Pianist makes most of minimalism

Pianist Bruce Brubaker played his first faculty recital at the New England Conservatory Tuesday night, offering a program of minimalist music, or at least of music related to minimalism. He proved an elegant advocate, without, perhaps, convincing everyone that such a program was a good idea. He wasn't doing missionary work, but preaching to the converted.

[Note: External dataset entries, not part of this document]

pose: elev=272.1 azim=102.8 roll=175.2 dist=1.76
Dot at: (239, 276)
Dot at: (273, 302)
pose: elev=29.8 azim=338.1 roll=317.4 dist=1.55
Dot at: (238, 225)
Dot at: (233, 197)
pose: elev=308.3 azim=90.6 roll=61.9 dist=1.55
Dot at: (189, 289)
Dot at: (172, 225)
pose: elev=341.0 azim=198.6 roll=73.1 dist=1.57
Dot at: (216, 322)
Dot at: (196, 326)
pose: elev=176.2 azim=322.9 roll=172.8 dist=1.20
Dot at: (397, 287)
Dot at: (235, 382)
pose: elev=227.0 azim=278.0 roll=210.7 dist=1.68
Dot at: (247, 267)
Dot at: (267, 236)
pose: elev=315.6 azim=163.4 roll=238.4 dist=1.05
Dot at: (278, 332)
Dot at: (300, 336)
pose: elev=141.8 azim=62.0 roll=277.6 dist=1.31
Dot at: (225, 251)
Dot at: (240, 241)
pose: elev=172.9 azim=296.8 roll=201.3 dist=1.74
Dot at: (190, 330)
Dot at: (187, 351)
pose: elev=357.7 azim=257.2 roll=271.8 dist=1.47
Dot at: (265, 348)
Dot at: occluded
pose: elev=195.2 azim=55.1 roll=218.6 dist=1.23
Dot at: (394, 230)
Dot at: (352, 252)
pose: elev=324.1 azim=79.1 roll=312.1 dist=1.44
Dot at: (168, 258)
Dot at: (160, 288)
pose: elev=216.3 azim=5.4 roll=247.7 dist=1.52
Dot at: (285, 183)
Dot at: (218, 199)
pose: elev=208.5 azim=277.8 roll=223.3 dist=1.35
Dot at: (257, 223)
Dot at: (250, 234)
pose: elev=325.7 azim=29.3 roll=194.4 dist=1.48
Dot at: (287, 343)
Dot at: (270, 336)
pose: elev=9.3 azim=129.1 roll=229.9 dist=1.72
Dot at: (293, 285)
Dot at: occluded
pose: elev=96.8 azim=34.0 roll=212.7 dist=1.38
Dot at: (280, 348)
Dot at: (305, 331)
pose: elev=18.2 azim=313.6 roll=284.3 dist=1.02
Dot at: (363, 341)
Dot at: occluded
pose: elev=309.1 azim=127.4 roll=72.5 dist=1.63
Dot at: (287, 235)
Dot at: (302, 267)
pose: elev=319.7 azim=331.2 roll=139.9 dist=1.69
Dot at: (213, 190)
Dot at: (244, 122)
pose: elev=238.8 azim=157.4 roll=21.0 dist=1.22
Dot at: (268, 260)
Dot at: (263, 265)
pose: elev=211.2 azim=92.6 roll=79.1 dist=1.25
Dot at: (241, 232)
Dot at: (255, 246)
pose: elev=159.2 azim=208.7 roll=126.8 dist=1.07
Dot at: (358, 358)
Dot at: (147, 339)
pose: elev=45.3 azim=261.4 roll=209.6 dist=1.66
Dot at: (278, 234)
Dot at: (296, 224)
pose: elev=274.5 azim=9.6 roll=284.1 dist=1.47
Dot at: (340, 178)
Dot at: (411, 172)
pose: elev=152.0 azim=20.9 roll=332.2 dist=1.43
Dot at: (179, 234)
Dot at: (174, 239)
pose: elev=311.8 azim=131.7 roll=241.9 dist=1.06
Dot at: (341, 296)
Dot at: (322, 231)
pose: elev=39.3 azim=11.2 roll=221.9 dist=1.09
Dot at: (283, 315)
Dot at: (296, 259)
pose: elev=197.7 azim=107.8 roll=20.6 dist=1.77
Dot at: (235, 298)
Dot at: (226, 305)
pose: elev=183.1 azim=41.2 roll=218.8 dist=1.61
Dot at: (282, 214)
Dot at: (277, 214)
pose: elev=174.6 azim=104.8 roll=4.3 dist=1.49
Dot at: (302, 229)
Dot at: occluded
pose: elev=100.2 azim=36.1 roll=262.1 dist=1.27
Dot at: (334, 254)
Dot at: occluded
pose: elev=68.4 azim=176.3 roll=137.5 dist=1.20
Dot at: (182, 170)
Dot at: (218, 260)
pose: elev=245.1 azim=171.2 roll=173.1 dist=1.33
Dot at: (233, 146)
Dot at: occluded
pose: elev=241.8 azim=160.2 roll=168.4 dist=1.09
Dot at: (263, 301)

The program leaflet included two full pages devoted to Brubaker's biography, and not a word about the music, so the lanky pianist offered a few observations -- one wished he had said more. Philip Glass was represented by "Mad Rush," a quiet piece, a little like a Schubert song accompaniment, and, at encore time, by "Metamorphosis II," which presents a melody in octaves which alternate with ornamental figurations which rapidly whirl around the same outline. It was quite haunting.

John Cage's "Dream" is pretty, and Brubaker played it with subtlety of touch and dynamic gradation. What the composer was dreaming about was evidently Debussy's "Reverie," but without the melody.

Brubaker described Alvin Curran's "Hope Street Tunnel Blues III" by calling it "piano playing as extreme sport." Chords rapidly alternating between the two hands depict the rapid movement of a locomotive, of a train headed west; the pinkies of each hand etch a clashing harmony. The piece goes on past any normal point of exhaustion for performer or listener. The very end bursts into a railroad blues, after which it was the audience's turn to erupt.

John Adams's "Phrygian Gates" (1977) has emerged as a classic of the genre. Brubaker argued it is actually closer to Beethoven than it is to Glass. Brubaker played it with an enviable command of voicing and texture and an extraordinary crescendo of volume and excitement toward the overwhelming end which then evaporates without resolving the harmonic conflict.

One lesson of this recital was that minimalism, like every other kind of music, profits from the most sensitive and expert performance, and Brubaker at his best achieved a blissful stasis through ceaseless motor movement and suspended time by focusing on iridescent detail as it flashed by.